Business Web Hosting at Lunarpages

Thanks


----------



## JTNO (Jul 10, 2009)

Answered my own question by googling the comapnies name, apparently they have terrible customer service and many other problems.


----------



## tfalk (Apr 3, 2008)

Not sure what you are seeing... I've been using them for 4 years and only had 1 problem with a server down for about 24 hours. Other than that, I've had no problems with them.

They provide you with an installation script for the various carts you mentioned. You can install as many of each cart as you want. I have 3 osCommerce carts running along with a CommerceCGI cart.


----------



## sonambulo (Sep 22, 2007)

lunarpages I think is pretty good like ^he said


----------



## Solmu (Aug 15, 2005)

JTNO said:


> It says osCommerce, CubeCart, and ZenCart included for the Small Business package, Does that mean I don't have to buy those, the programs come with the hosting?

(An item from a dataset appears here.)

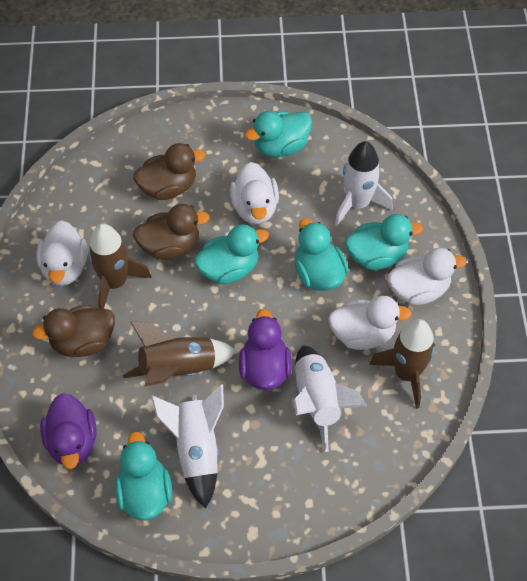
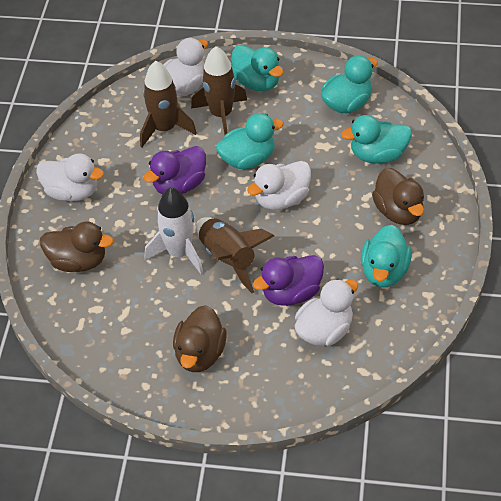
white rocket: 3 -> 1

It most likely means they have them in the control panel as easy-install options. OSC and Zen are free. CubeCart has a free version, but you'll still need to pay if you want the non-free version (free version has their name and link on the site, and I think is a version behind).



JTNO said:


> Also is LunarPages.com a good host?


By reputation (I haven't used them) they're an _okay_ host. If you Google enough you'll find dirt on anyone. With LP it's easier to find (which is illuminating), but there are plenty of happy customers as well. You could certainly do _worse_.


----------



## EnMartian (Feb 14, 2008)

I've used Lunar Pages for a couple of personal blogs I have and I've never had any problems. It was easy to set up the blogs and mail and I've never experienced down time.


----------